◆ Instructions to follow: Task for the records below: count the lines that contain the word "pour" and give only that number.

◆ Material for this task:
==================================================
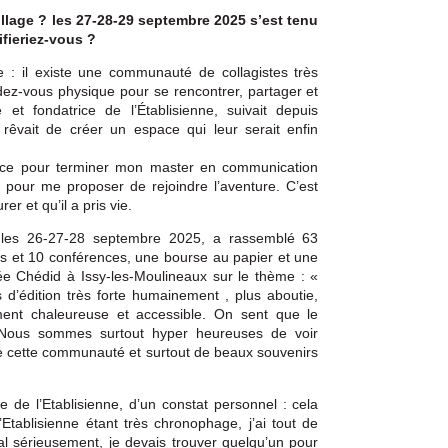
ollage ? les 27-28-29 septembre 2025 s’est tenu
ifieriez-vous ?
le : il existe une communauté de collagistes très
ndez-vous physique pour se rencontrer, partager et
e et fondatrice de l’Établisienne, suivait depuis
rêvait de créer un espace qui leur serait enfin
nce pour terminer mon master en communication
In pour me proposer de rejoindre l’aventure. C’est
r et qu’il a pris vie.
e les 26-27-28 septembre 2025, a rassemblé 63
rs et 10 conférences, une bourse au papier et une
ée Chédid à Issy-les-Moulineaux sur le thème : «
s d’édition très forte humainement , plus aboutie,
ment chaleureuse et accessible. On sent que le
 Nous sommes surtout hyper heureuses de voir
de cette communauté et surtout de beaux souvenirs
e de l’Etablisienne, d’un constat personnel : cela
l’Etablisienne étant très chronophage, j’ai tout de
al sérieusement, je devais trouver quelqu’un pour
==================================================
◆ Solution for this task: 4